Your instructions> Please select every line in the items below that contains the word "zoom", and copy each of those lines.

Dataset entries>

◆ ◆ ◆ ◆ ◆ ◆ ◆

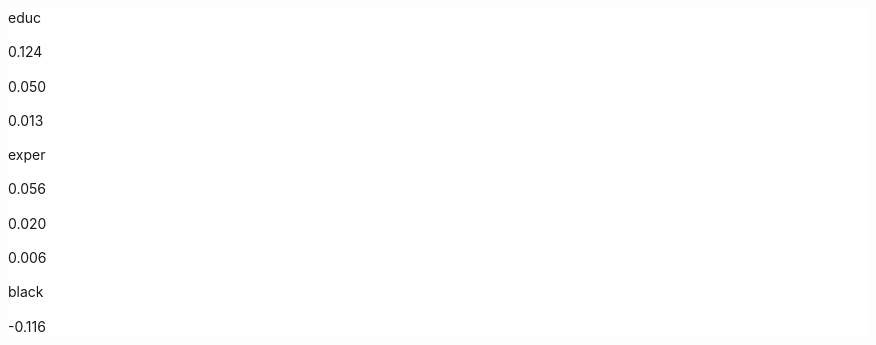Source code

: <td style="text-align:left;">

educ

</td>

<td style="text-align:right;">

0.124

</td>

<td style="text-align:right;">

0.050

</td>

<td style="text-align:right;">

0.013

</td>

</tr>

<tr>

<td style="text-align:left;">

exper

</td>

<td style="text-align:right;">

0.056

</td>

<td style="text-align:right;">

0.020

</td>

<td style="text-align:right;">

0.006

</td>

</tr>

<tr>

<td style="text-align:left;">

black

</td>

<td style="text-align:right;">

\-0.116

◆ ◆ ◆ ◆ ◆ ◆ ◆

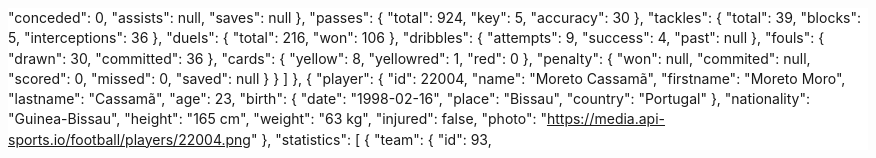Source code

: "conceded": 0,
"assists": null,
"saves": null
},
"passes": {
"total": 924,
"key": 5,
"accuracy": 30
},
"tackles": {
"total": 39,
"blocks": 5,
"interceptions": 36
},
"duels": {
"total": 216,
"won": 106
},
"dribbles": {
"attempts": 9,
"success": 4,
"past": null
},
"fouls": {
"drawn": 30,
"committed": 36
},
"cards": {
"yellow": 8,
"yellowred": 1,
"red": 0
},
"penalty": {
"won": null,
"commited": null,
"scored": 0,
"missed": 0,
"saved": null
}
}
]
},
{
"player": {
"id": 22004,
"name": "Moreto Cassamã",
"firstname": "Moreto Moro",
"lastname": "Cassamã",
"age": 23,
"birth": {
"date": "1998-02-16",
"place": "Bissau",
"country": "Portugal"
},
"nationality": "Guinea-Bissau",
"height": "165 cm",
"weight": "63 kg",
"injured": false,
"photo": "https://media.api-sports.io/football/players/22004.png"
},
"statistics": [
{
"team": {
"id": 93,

◆ ◆ ◆ ◆ ◆ ◆ ◆

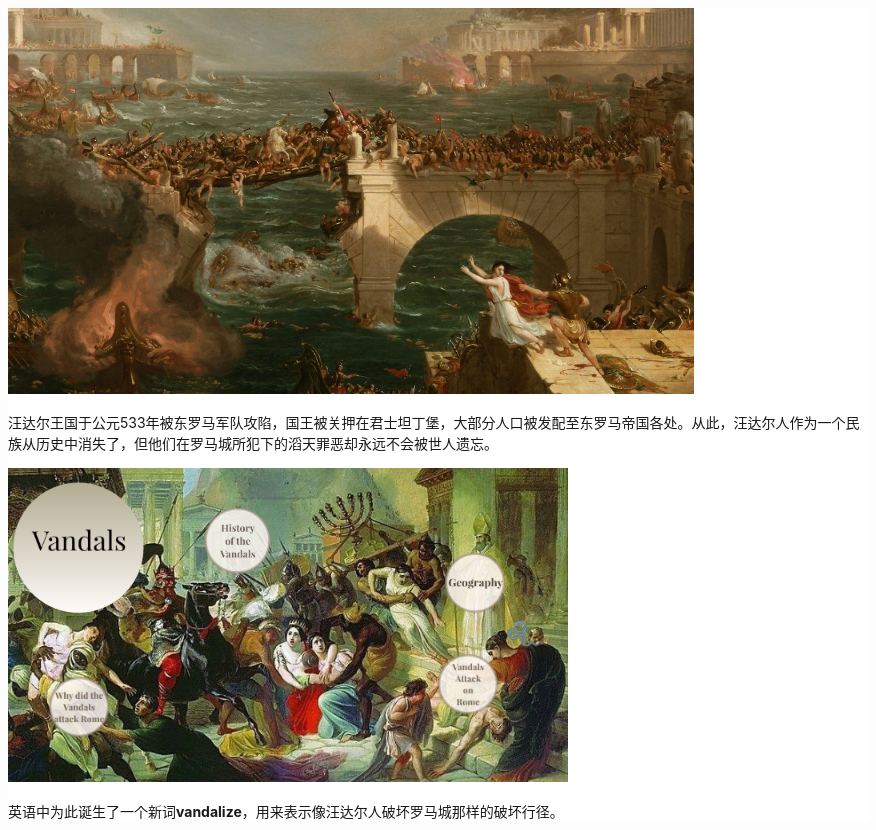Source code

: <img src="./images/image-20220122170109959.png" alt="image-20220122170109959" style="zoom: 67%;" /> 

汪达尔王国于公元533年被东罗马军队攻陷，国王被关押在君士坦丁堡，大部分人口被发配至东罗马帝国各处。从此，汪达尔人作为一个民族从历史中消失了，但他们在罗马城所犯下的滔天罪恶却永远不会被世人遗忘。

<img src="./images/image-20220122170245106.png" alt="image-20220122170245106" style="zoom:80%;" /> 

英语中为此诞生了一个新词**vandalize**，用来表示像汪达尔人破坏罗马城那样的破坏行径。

◆ ◆ ◆ ◆ ◆ ◆ ◆

Answer area>
: <img src="./images/image-20220122170109959.png" alt="image-20220122170109959" style="zoom: 67%;" /> 
<img src="./images/image-20220122170245106.png" alt="image-20220122170245106" style="zoom:80%;" /> 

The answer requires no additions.